### Recorded data
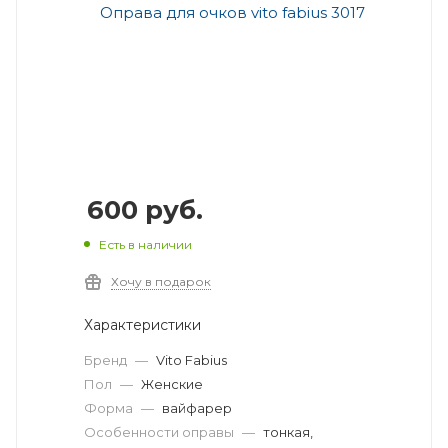
600
руб.
Есть в наличии
Хочу в подарок
Характеристики
Бренд
—
Vito Fabius
Пол
—
Женские
Форма
—
вайфарер
Особенности оправы
—
тонкая,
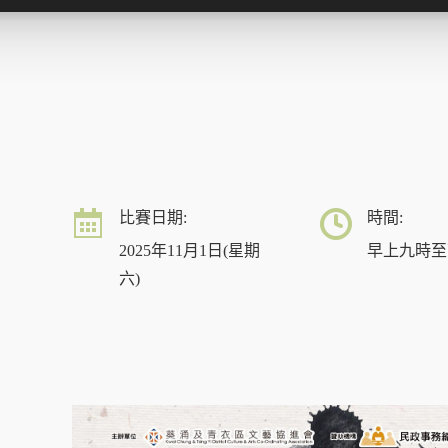
比賽日期:
時間:
2025年11月1日(星期
早上九時至
六)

### What this task involves
Your answer must contain the full data, repeated exactly, without pictures.

### Exercise response
600
руб.
Есть в наличии
Хочу в подарок
Характеристики
Бренд
—
Vito Fabius
Пол
—
Женские
Форма
—
вайфарер
Особенности оправы
—
тонкая,
比賽日期:
時間:
2025年11月1日(星期
早上九時至
六)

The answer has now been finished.